South Korea Starbucks
The cafe, which officially opened for its first day of business on Friday, is located in Aegibong Peace Ecopark in Gimpo city. SeongJoon Cho/Getty Images

Starbucks has just opened a coffee shop on an observation tower near one of the world's most heavily armed borders: the Korean Demilitarized Zone (DMZ), at the border between North and South Korea.

The cafe, which officially opened for its first day of business on Friday, is located in Aegibong Peace Ecopark in Gimpo city. It is attached to an observation deck where people can see across the Jo River into North Korea, reported CNN.

Weather permitting, patrons of the Starbucks may be able to see buildings in Kaepung County across the border. However, with a good camera or visual aids such as binoculars, patrons might even be able to spot people in North Korea.

"I wish I could share this tasty coffee with the people living in North Korea right in front of us," local resident Baek Hea-soon, 48, told Reuters.

"The concept of security felt rigid and tense, but now, with this cafe here, it feels more peaceful and reassuring," Lim Jong-chul, an 80-year-old patron who fought in the Vietnam War, told the outlet.

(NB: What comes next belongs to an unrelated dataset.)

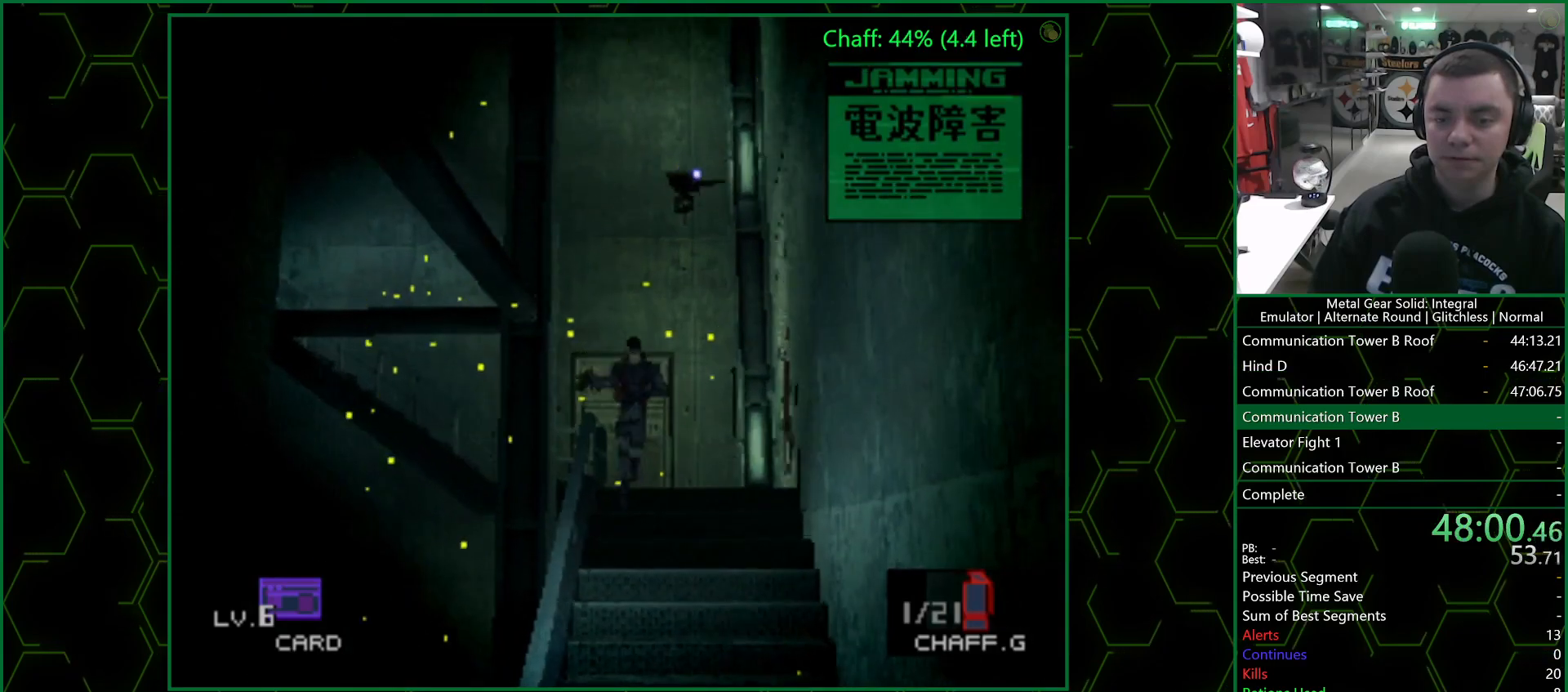
{"buttons": ["DPAD_DOWN"], "left_stick": "down-left", "right_stick": "center", "events": [[433, "left_stick", "down-left"], [483, "DPAD_LEFT", "up"]]}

Starbucks' latest outpost has helped South Koreans feel a sense of calm in regard to their nation's relationship with North Korea, despite tensions ebbing and flowing over the past year. In October, Pyongyang seemingly moved away from its goals of unification when it blew up inter-Korean roads and railways. North Korea has also frequently sent balloons carrying trash into South Korean airspace, with one even making it to Seoul's presidential compound.

"People used to think of this area near the North Korean border as a dark and gloomy place," Kim Byung-soo, mayor of Gimpo, told NBC News. "But now ... this place could now become an important tourist destination for security [and] peace that can be seen as young, bright and warm."